─── Data listing

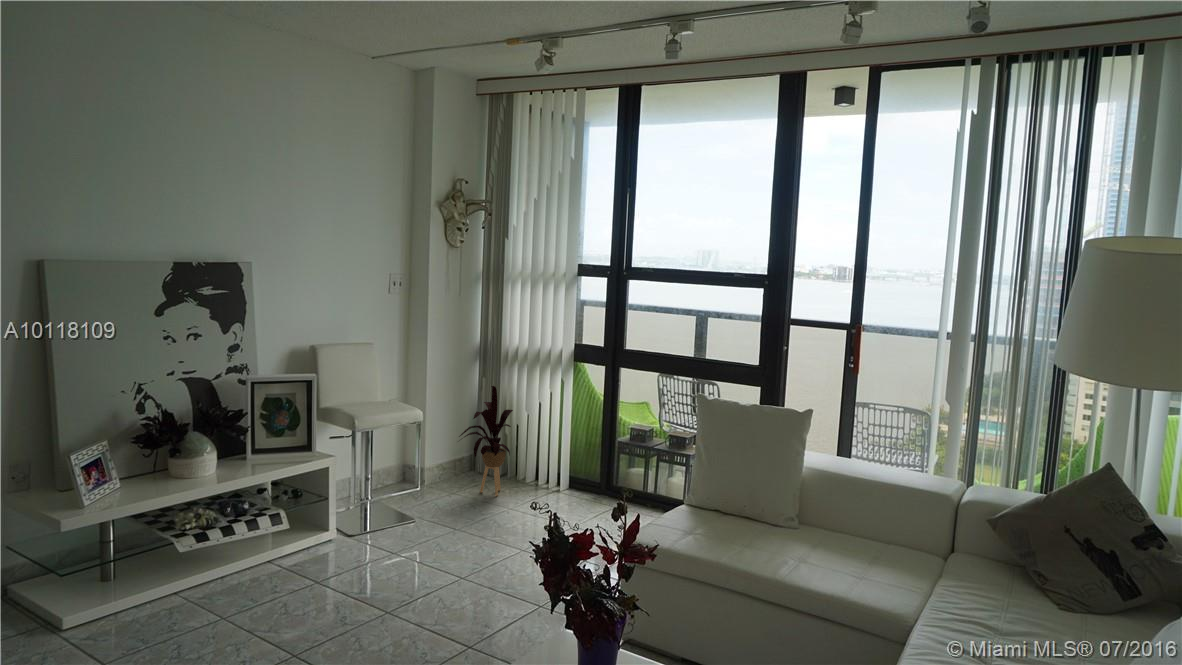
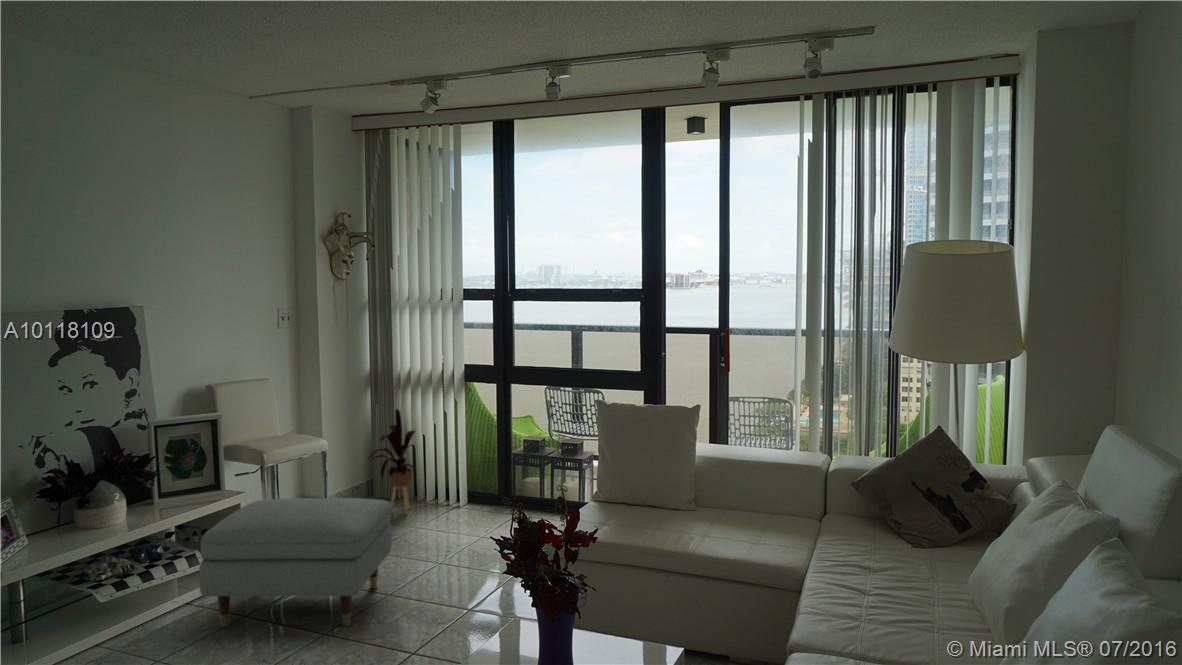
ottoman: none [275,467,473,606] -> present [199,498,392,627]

──────
─── Data listing

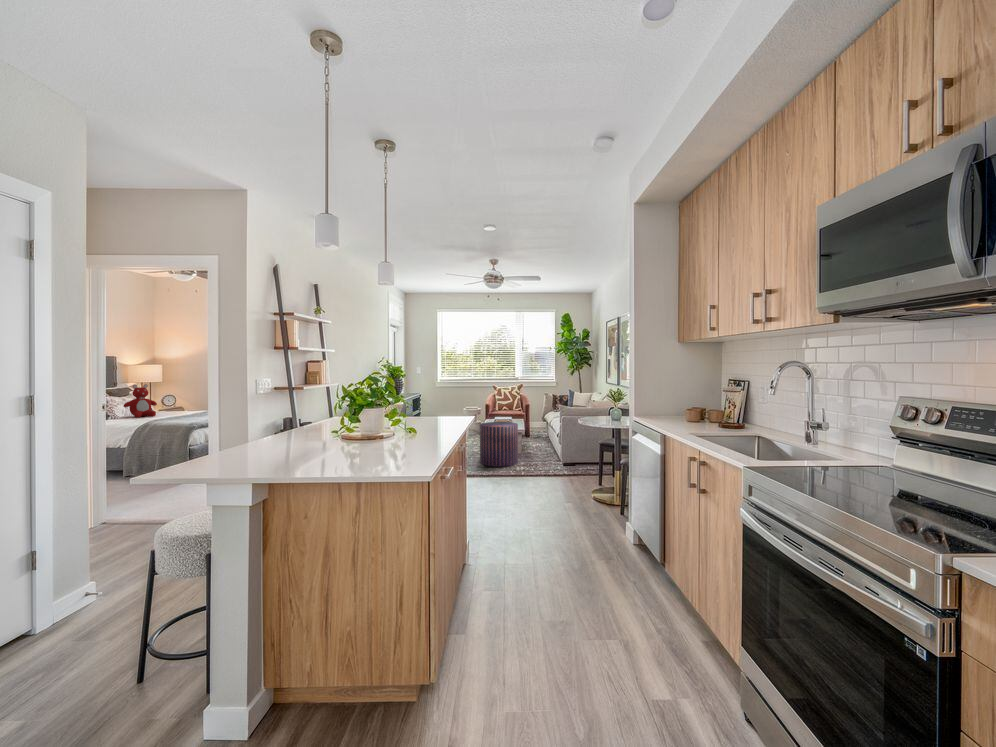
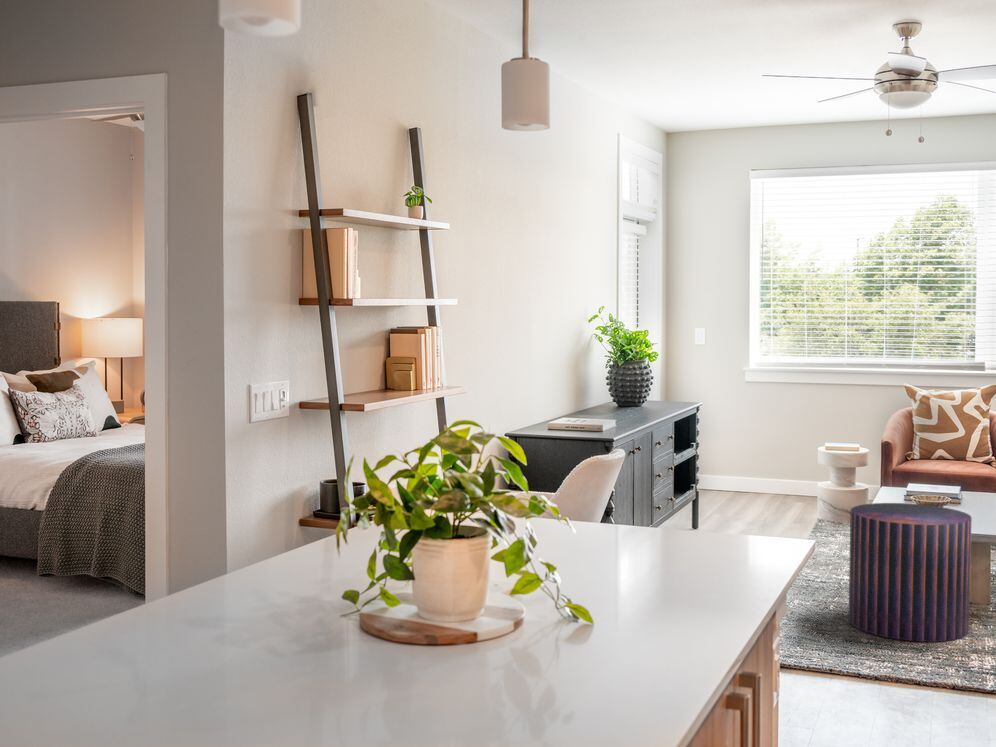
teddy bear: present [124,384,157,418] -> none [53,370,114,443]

──────
─── Data listing

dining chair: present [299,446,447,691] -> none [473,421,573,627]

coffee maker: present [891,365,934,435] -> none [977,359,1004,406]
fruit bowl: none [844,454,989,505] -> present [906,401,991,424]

──────

Write down exactly the span of lines above from the one containing "coffee maker: present" to the one containing "fruit bowl: none", both ends included.

* [Result below]
coffee maker: present [891,365,934,435] -> none [977,359,1004,406]
fruit bowl: none [844,454,989,505] -> present [906,401,991,424]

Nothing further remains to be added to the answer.